Doc bug raised to track the Known issue BZ 1109150. Lowering the severity of this bug. 

As discussed with the developers, raised another BZ 1110119 to track the issue of glusterd crash as mentioned in Comment 13.

Comment 16 Shalaka 2014-06-18 05:57:38 UTC

Please add doc text for this known issue.
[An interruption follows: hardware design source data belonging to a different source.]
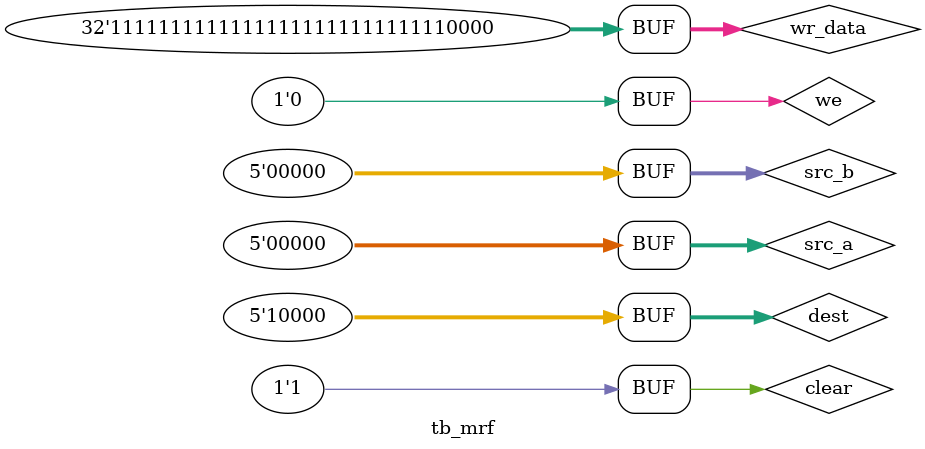
<source format=v>

module mrf(src_a, rd_data_a, src_b, rd_data_b, dest, wr_data, we, clear);
    parameter DATA_WIDTH = 32;
    parameter ADDR_WIDTH = 5;
    
    input [ADDR_WIDTH-1:0] src_a, src_b, dest;
    input [DATA_WIDTH-1:0] wr_data;
    input we, clear;
    output [DATA_WIDTH-1:0] rd_data_a, rd_data_b;
    
    reg [DATA_WIDTH-1:0]RF[0:(1<<ADDR_WIDTH)-1];
    integer i;
    
    assign rd_data_a=((src_a==dest) && we) ? wr_data : RF[src_a];
    assign rd_data_b=((src_a==dest) && we) ? wr_data : RF[src_b];      
    
    always@(posedge we or negedge clear) begin
        if (!clear) begin
            for(i=0;i<(1<<ADDR_WIDTH); i=i+1) begin
                RF[i] = 0;
            end
        end
        else begin
            RF[dest] = wr_data;
        end
    end
endmodule

//testnemch mRF
module tb_mrf();
   parameter DATA_WIDTH = 32;
   parameter ADDR_WIDTH = 5;
    
   reg [ADDR_WIDTH-1:0] src_a, src_b, dest;
   reg [DATA_WIDTH-1:0] wr_data;
   reg we, clear;
   wire [DATA_WIDTH-1:0] rd_data_a, rd_data_b; 
   
   mrf mRF(src_a, rd_data_a, src_b, rd_data_b, dest, wr_data, we, clear);
   
   initial begin
       clear = 1;
       src_a = 5'b00000;
       src_b = 5'b00000;
       dest = 5'b00001;
       we = 0;
       wr_data = 32'hABCDEF01;
       #3 clear = 0;
       #5 clear = 1;
       we =1;
       #5;
       we = 0;
       dest = 5'b00010;
       wr_data = 32'hFFFFFFFF;
       #5;
       we = 1;
       #5;
       we = 0;
       dest = 5'b10000;
       wr_data = 32'hFFFFFFF0;
       #5;
       we = 1;
       #5;
       we = 0;
   end
endmodule
</source>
Comment 17 Vijaikumar Mallikarjuna 2014-06-18 06:05:07 UTC

Doc text added

Comment 21 Atin Mukherjee 2015-12-30 09:08:21 UTC

When this bug was raised at that time multi-threaded epoll support was not in place, we had to turn off ping timer to get rid of this problem. However still ping timer is not enabled between GlusterDs due to some issues seen in BZ 1259992. Once we identify the root cause of the same and fix it, multi threaded epoll support with ping timer enabled can be brought in back and then this bug can be verified.

Moving the bug from ateam to gabbar as test cases coverage belongs to snapshot.

Comment 22 Avra Sengupta 2016-01-29 13:23:10 UTC

Current Gluster architecture does not support implementation of this feature. Therefore this feature request is deferred till Gluterd 2.0.